About this task: Transcribe, line for line and without alteration, the text that accompanies each of the entries below. Leave out the pictures.

********************

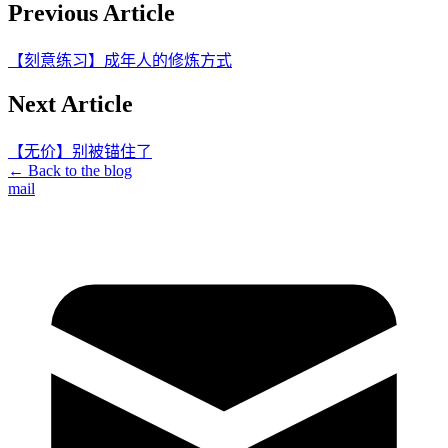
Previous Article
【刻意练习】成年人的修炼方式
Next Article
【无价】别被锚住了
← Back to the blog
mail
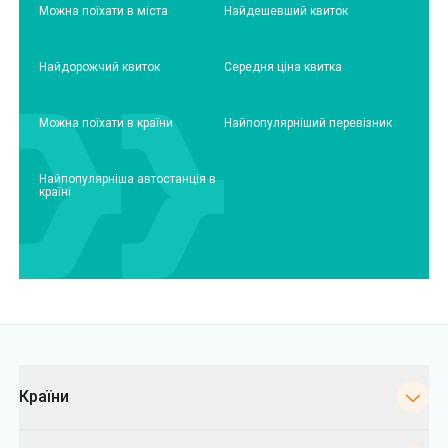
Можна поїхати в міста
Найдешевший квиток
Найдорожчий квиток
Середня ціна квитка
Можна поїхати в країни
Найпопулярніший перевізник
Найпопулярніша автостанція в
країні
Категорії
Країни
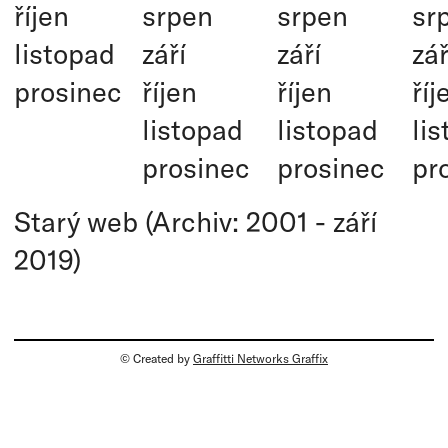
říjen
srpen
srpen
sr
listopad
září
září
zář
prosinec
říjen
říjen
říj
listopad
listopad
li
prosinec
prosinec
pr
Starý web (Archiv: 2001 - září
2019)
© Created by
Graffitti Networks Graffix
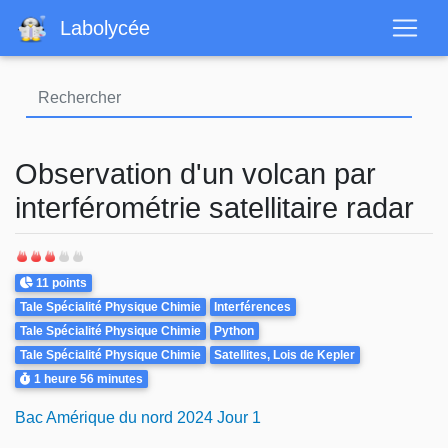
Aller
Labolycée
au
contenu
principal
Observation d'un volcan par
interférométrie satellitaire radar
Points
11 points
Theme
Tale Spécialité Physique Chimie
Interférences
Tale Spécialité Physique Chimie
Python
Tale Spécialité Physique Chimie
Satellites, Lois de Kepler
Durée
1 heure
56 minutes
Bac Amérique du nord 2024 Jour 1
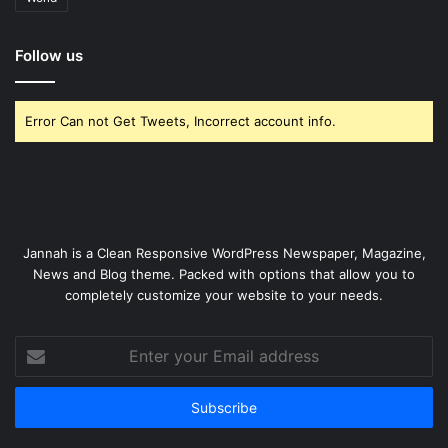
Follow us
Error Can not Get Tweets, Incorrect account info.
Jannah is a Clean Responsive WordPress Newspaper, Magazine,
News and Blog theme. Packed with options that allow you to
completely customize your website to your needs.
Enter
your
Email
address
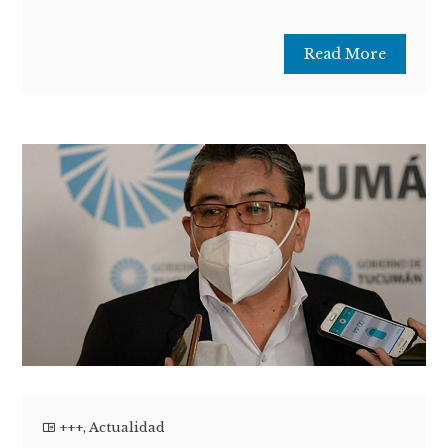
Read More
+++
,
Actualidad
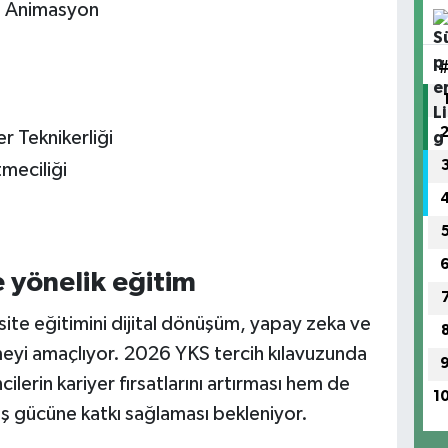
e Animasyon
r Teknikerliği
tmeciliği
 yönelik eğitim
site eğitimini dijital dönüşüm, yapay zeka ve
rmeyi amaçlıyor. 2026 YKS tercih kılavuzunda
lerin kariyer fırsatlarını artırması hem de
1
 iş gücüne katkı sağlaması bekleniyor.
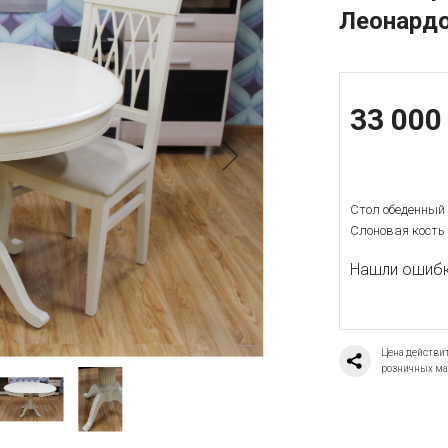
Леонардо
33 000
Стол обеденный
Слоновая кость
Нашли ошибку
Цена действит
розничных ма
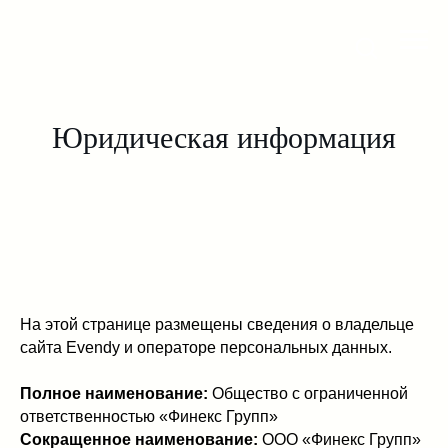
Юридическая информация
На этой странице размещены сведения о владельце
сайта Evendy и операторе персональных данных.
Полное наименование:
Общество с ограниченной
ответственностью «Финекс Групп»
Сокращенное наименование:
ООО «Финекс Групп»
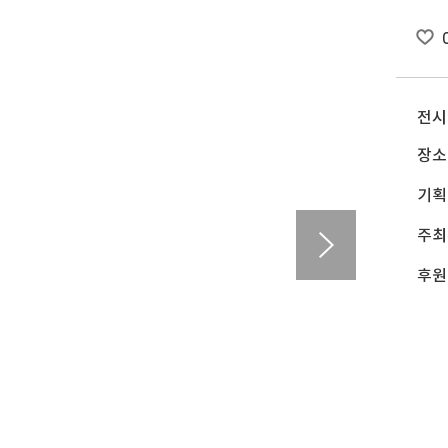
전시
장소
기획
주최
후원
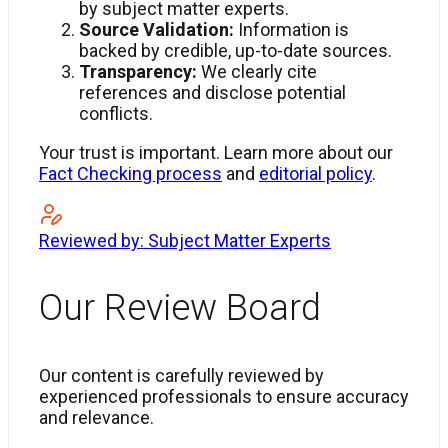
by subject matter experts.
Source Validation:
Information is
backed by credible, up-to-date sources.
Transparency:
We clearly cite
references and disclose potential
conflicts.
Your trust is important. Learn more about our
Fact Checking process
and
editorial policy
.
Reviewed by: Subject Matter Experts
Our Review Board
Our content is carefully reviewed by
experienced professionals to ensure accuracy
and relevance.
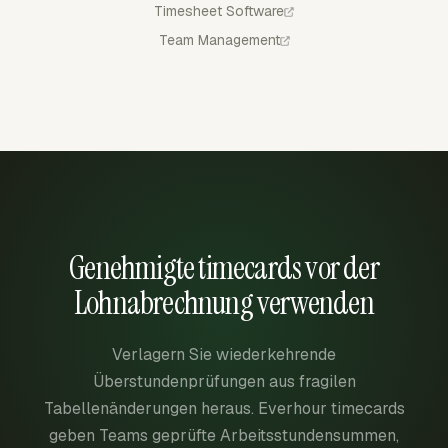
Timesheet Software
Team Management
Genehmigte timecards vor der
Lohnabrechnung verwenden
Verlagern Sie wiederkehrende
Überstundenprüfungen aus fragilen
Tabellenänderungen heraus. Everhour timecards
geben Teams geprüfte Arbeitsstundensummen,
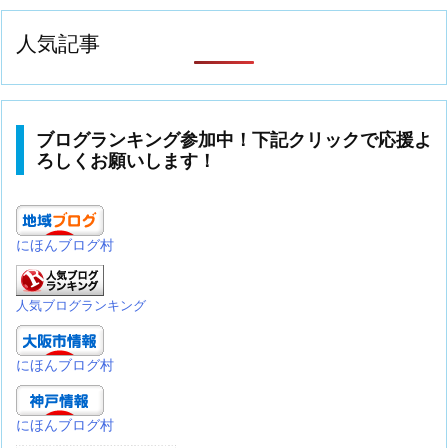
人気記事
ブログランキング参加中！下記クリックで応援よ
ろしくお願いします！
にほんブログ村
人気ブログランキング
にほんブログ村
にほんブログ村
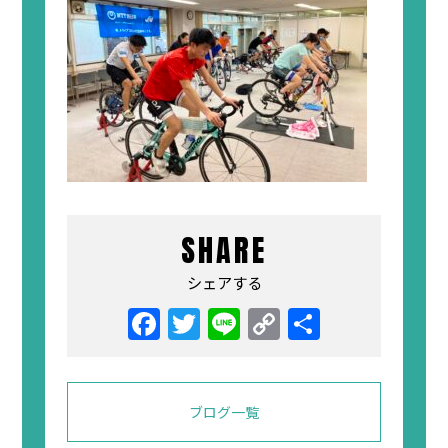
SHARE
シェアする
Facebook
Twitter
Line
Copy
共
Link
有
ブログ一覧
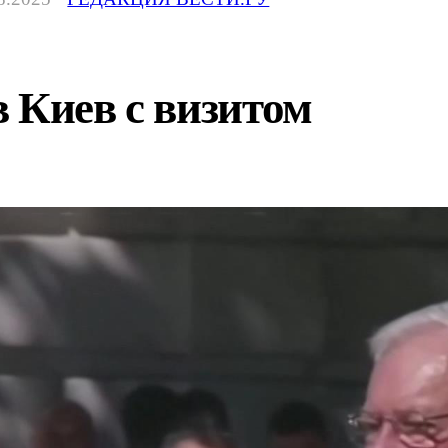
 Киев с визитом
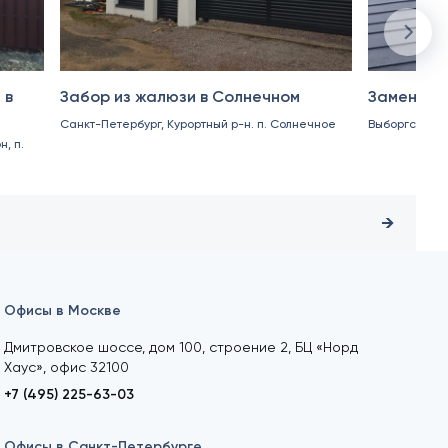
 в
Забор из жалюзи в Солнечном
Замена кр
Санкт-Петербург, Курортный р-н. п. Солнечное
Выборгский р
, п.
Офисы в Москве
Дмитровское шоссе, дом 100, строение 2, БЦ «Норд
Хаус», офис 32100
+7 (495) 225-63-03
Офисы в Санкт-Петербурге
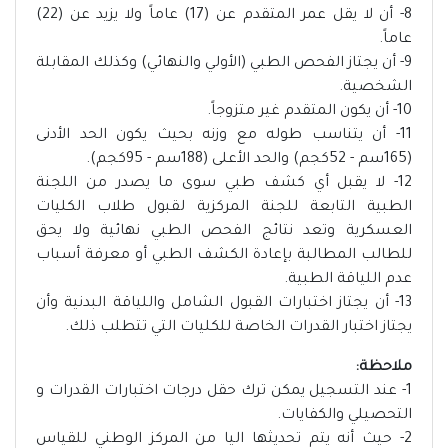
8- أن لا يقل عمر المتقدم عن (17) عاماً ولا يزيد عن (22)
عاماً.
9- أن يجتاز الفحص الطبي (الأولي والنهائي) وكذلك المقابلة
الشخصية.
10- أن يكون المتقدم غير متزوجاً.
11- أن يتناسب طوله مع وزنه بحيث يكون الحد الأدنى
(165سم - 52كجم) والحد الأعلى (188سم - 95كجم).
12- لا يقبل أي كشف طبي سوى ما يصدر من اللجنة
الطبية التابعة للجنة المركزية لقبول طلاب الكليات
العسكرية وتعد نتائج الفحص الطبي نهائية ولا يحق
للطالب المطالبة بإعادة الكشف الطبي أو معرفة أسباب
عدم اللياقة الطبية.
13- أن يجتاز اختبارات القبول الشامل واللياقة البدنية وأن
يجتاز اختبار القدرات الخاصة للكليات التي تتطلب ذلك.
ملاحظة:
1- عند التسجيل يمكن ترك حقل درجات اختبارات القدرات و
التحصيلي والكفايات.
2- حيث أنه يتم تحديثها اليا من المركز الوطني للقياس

********************

Task answer:
Previous Article
【刻意练习】成年人的修炼方式
Next Article
【无价】别被锚住了
← Back to the blog
mail
Можна поїхати в міста
Найдешевший квиток
Найдорожчий квиток
Середня ціна квитка
Можна поїхати в країни
Найпопулярніший перевізник
Найпопулярніша автостанція в
країні
Категорії
Країни
říjen
srpen
srpen
sr
listopad
září
září
zář
prosinec
říjen
říjen
říj
listopad
listopad
li
prosinec
prosinec
pr
Starý web (Archiv: 2001 - září
2019)
© Created by
Graffitti Networks Graffix
Aller
Labolycée
au
contenu
principal
Observation d'un volcan par
interférométrie satellitaire radar
Points
11 points
Theme
Tale Spécialité Physique Chimie
Interférences
Tale Spécialité Physique Chimie
Python
Tale Spécialité Physique Chimie
Satellites, Lois de Kepler
Durée
1 heure
56 minutes
Bac Amérique du nord 2024 Jour 1
Follow us
Error Can not Get Tweets, Incorrect account info.
Jannah is a Clean Responsive WordPress Newspaper, Magazine,
News and Blog theme. Packed with options that allow you to
completely customize your website to your needs.
Enter
your
Email
address
Read More
+++
,
Actualidad
e Animasyon
r Teknikerliği
tmeciliği
 yönelik eğitim
site eğitimini dijital dönüşüm, yapay zeka ve
rmeyi amaçlıyor. 2026 YKS tercih kılavuzunda
lerin kariyer fırsatlarını artırması hem de
1
 iş gücüne katkı sağlaması bekleniyor.
Леонардо
33 000
Стол обеденный
Слоновая кость
Нашли ошибку
Цена действит
розничных ма
Юридическая информация
На этой странице размещены сведения о владельце
сайта Evendy и операторе персональных данных.
Полное наименование:
Общество с ограниченной
ответственностью «Финекс Групп»
Сокращенное наименование:
ООО «Финекс Групп»
전시
장소
기획
주최
후원
by subject matter experts.
Source Validation:
Information is
backed by credible, up-to-date sources.
Transparency:
We clearly cite
references and disclose potential
conflicts.
Your trust is important. Learn more about our
Fact Checking process
and
editorial policy
.
Reviewed by: Subject Matter Experts
Our Review Board
Our content is carefully reviewed by
experienced professionals to ensure accuracy
and relevance.
Timesheet Software
Team Management
Genehmigte timecards vor der
Lohnabrechnung verwenden
Verlagern Sie wiederkehrende
Überstundenprüfungen aus fragilen
Tabellenänderungen heraus. Everhour timecards
geben Teams geprüfte Arbeitsstundensummen,
人気記事
ブログランキング参加中！下記クリックで応援よ
ろしくお願いします！
にほんブログ村
人気ブログランキング
にほんブログ村
にほんブログ村
SHARE
シェアする
Facebook
Twitter
Line
Copy
共
Link
有
ブログ一覧
 Киев с визитом
 в
Забор из жалюзи в Солнечном
Замена кр
Санкт-Петербург, Курортный р-н. п. Солнечное
Выборгский р
, п.
Офисы в Москве
Дмитровское шоссе, дом 100, строение 2, БЦ «Норд
Хаус», офис 32100
+7 (495) 225-63-03
Офисы в Санкт-Петербурге
8- أن لا يقل عمر المتقدم عن (17) عاماً ولا يزيد عن (22)
عاماً.
9- أن يجتاز الفحص الطبي (الأولي والنهائي) وكذلك المقابلة
الشخصية.
10- أن يكون المتقدم غير متزوجاً.
11- أن يتناسب طوله مع وزنه بحيث يكون الحد الأدنى
(165سم - 52كجم) والحد الأعلى (188سم - 95كجم).
12- لا يقبل أي كشف طبي سوى ما يصدر من اللجنة
الطبية التابعة للجنة المركزية لقبول طلاب الكليات
العسكرية وتعد نتائج الفحص الطبي نهائية ولا يحق
للطالب المطالبة بإعادة الكشف الطبي أو معرفة أسباب
عدم اللياقة الطبية.
13- أن يجتاز اختبارات القبول الشامل واللياقة البدنية وأن
يجتاز اختبار القدرات الخاصة للكليات التي تتطلب ذلك.
ملاحظة:
1- عند التسجيل يمكن ترك حقل درجات اختبارات القدرات و
التحصيلي والكفايات.
2- حيث أنه يتم تحديثها اليا من المركز الوطني للقياس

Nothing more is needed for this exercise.